## DOCUMENT TEXT:

[Start of Attachment]

We thank the reviewers for their time and insightful comments.
We have incorporated most comments and if not, then answered them
below. We also spell-checked the paper. Thanks again for all the
comments.
Reviewer #1
===========
> Indeed, one of the premise of the paper is that representing automata
> in a theorem prover requires to fight against the theorem prover or
> requires painful amount of details. Therefore, the authors define the
> notion of regular languages as a language generated by a regular
> expression. (This is not an unusual choice from a formalization point
> of view, provided complemented by a proof of Kleene's theorem that
> states such regular languages are exactly the one that are recognized
> by finite automata.)
We concur with the reviewer that our definition of regular languages
as the ones generated by regular expressions is usual, but the paper is
unusual in that we do not need to provide a version of Kleene's theorem.
All results are obtained without formally needing a definition for automata.
If we would need Kleene's theorem as part of our arguments, then we would
need such a definition.
To make our intention with the paper more clear, we moved the quote
by Gasarch from the Conclusion to the Introduction. In this quote he asks
whether the complementation of regular-expression languages can be proved
without using automata. In this way we sharpen our motivation by being
theorem prover related, but also of general interest. See quotations and
changes right after Definition 2, p. 3.
> Second, the premise of this article is that formalizing automata
> theory require some fight with the theorem prover, and that several
> other (longer) formalizations from the related work substantiate this
> claim. I am under the impression that this comparison is misleading
> since some of the related work deals not only with regular language
> \emph{theory}, but also regular language \emph{algorithms}: e.g.,
> automata constructions, conversion from NFA to DFA, minimization,
> decision procedures for language equivalence. These algorithms may be
> proved correct, complete, or terminating; and may be more or less
> efficient. Then, these properties dictate some choices of
> representation of the objects of the formalization (and hence have
> consequences on its intricacies).

[End of Attachment]

## EXERCISE GOAL:
Repeat word for word the part of the reviewer response above starting with "We thank the" and going on through "by finite automata.)".

## STORED DATA:

[Start of Attachment]

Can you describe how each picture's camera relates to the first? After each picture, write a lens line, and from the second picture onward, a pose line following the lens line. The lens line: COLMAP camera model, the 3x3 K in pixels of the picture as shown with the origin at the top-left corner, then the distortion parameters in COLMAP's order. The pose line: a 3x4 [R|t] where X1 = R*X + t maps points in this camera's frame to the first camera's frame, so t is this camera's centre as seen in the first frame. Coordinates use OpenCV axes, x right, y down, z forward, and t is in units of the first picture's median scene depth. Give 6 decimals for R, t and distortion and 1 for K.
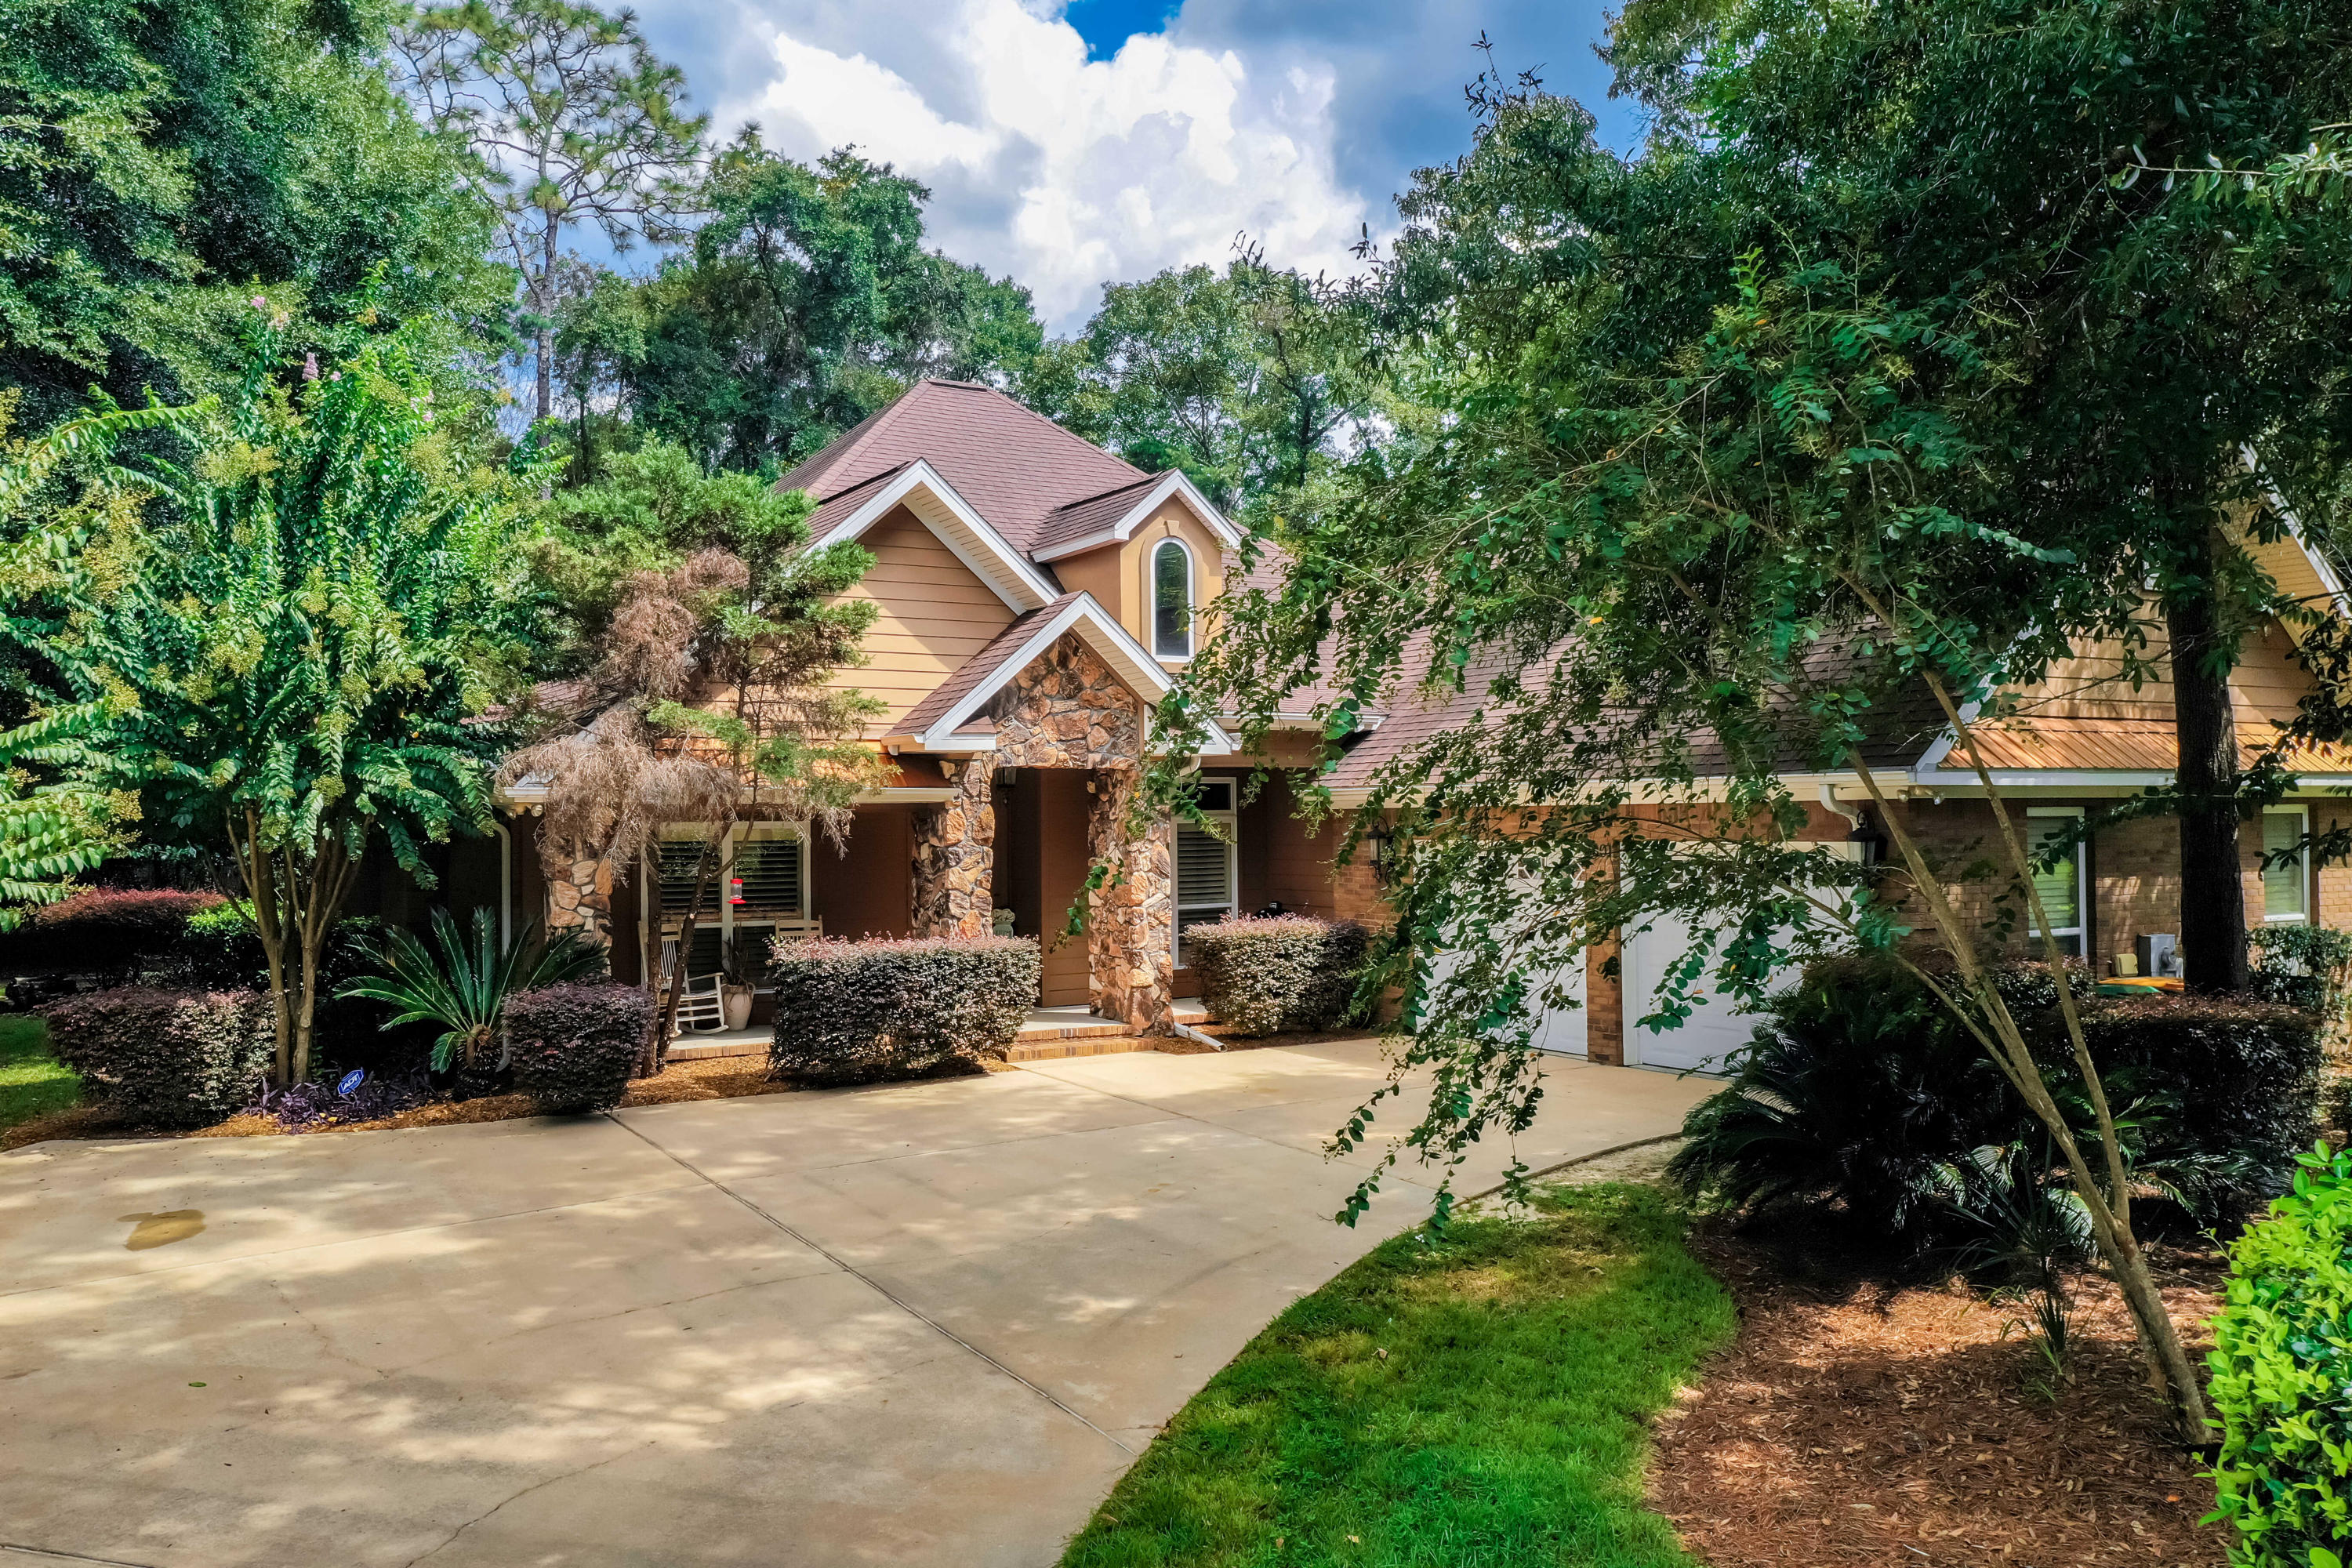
lens RADIAL K [[1866.2, 0, 1176.8], [0, 1866.2, 815.0], [0, 0, 1]] dist [0.025826, 0.001861]
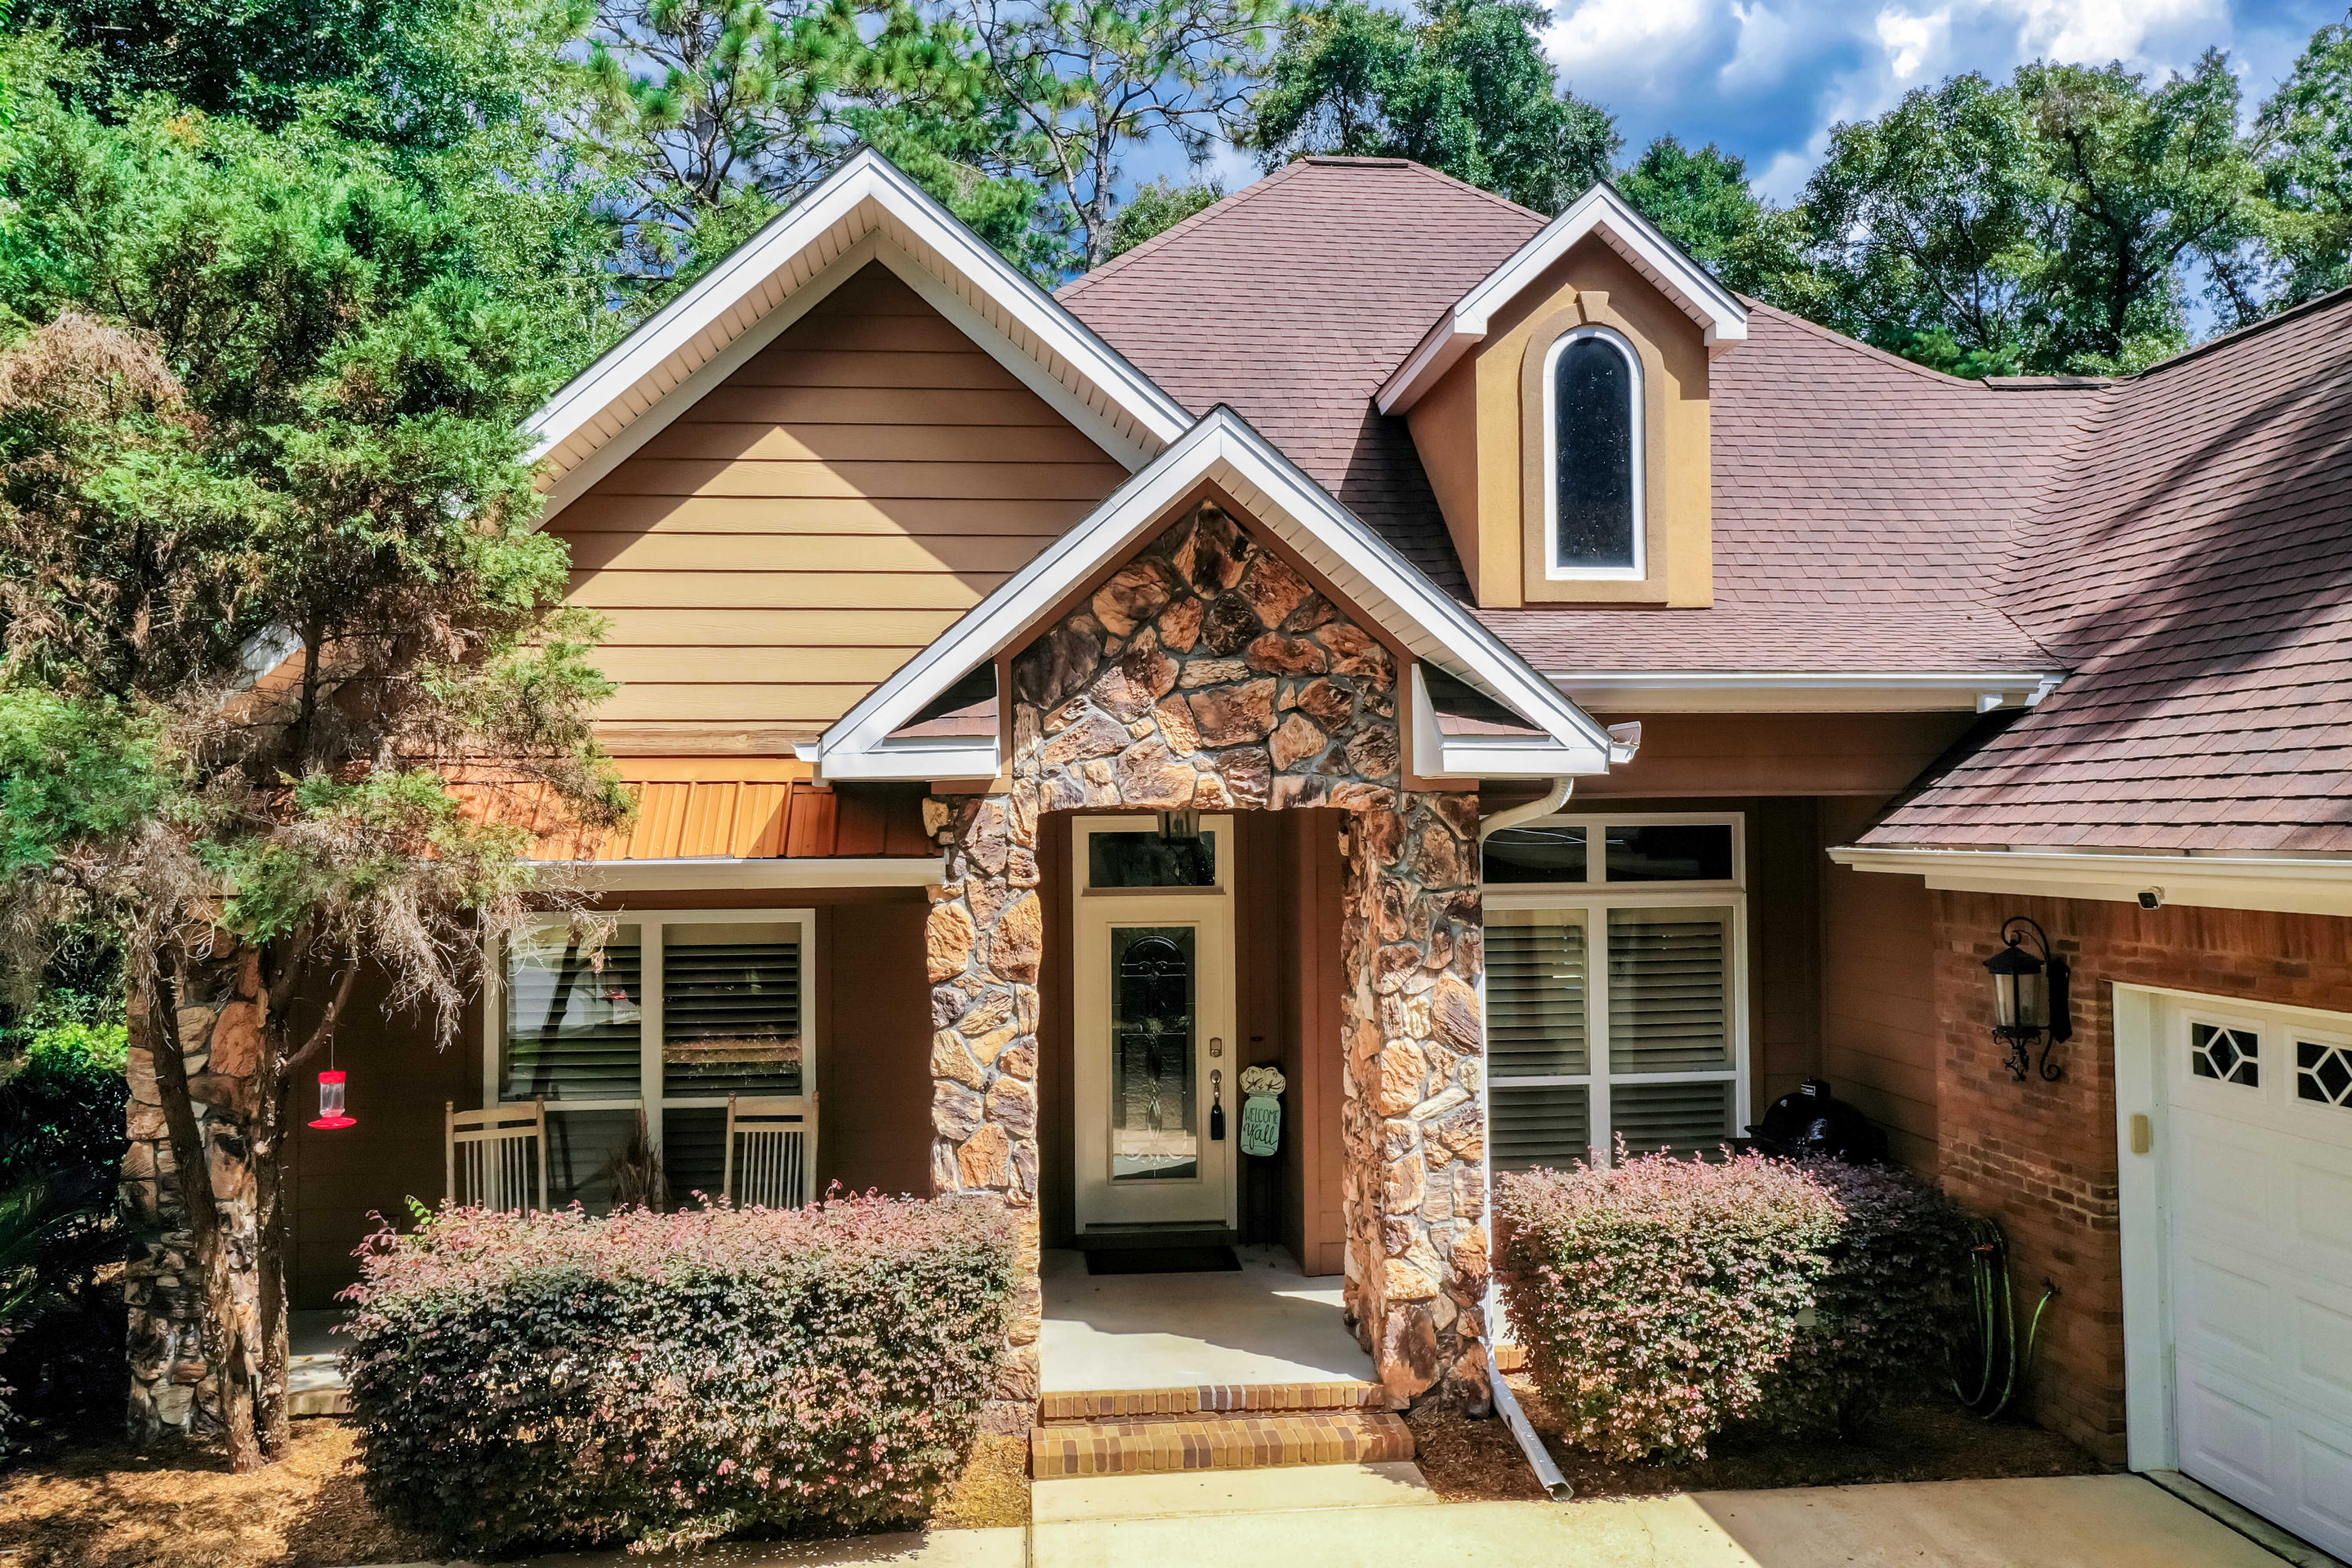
lens RADIAL K [[1866.2, 0, 1176.8], [0, 1866.2, 815.0], [0, 0, 1]] dist [0.025826, 0.001861]
pose [[0.905669, -0.002649, -0.423976, 0.121487], [0.003357, 0.999994, 0.000924, -0.023990], [0.423971, -0.002260, 0.905673, 0.581667]]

[End of Attachment]

## THE COMPLETED TASK:
We thank the reviewers for their time and insightful comments.
We have incorporated most comments and if not, then answered them
below. We also spell-checked the paper. Thanks again for all the
comments.
Reviewer #1
===========
> Indeed, one of the premise of the paper is that representing automata
> in a theorem prover requires to fight against the theorem prover or
> requires painful amount of details. Therefore, the authors define the
> notion of regular languages as a language generated by a regular
> expression. (This is not an unusual choice from a formalization point
> of view, provided complemented by a proof of Kleene's theorem that
> states such regular languages are exactly the one that are recognized
> by finite automata.)